JAX-Based Batched AC Power Flow for GPU Acceleration and AI Ecosystem Integration
For power system operators, it provides a fast, customizable, and maintainable tool for large-scale batched power flow evaluation, crucial for uncertainty and flexibility management.
This work proposes a JAX-based batched AC power-flow solver that achieves over 10x speed-up compared to pandapower and OpenDSS for transmission and distribution networks, while enabling seamless integration with AI frameworks.
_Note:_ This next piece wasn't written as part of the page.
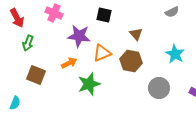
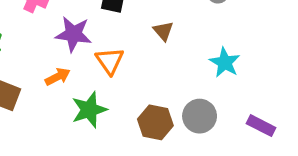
orange triangle: (102, 53) -> (110, 61), turned -42
brown hexagon: (131, 61) -> (155, 122), moved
Coordinating growing grid flexibility under uncertainty is becoming increasingly important for efficient and reliable power-system operation. A core computational requirement is the efficient large-scale batched evaluation of AC power flow across candidate operating actions and uncertainty scenarios. Previous work has explored GPU-based batched power-flow evaluation, but has largely relied on hand-written C or CUDA code, creating barriers to customisation, efficient kernel optimisation, and long-term maintenance. JAX is a Python-based framework that enables efficient accelerator execution while keeping implementations in Python. This letter therefore proposes a JAX-based batched AC power-flow solver that uses current JAX functionality to implement Newton--Raphson for transmission networks and Z-Bus power flow for three-phase unbalanced distribution networks, achieving more than 10x speed-ups relative to pandapower and OpenDSS. In addition, JAX integrates seamlessly with the broader JAX-based AI ecosystem, making it straightforward to embed power-flow evaluation within AI methods for future larger-scale and more complex power-system operation.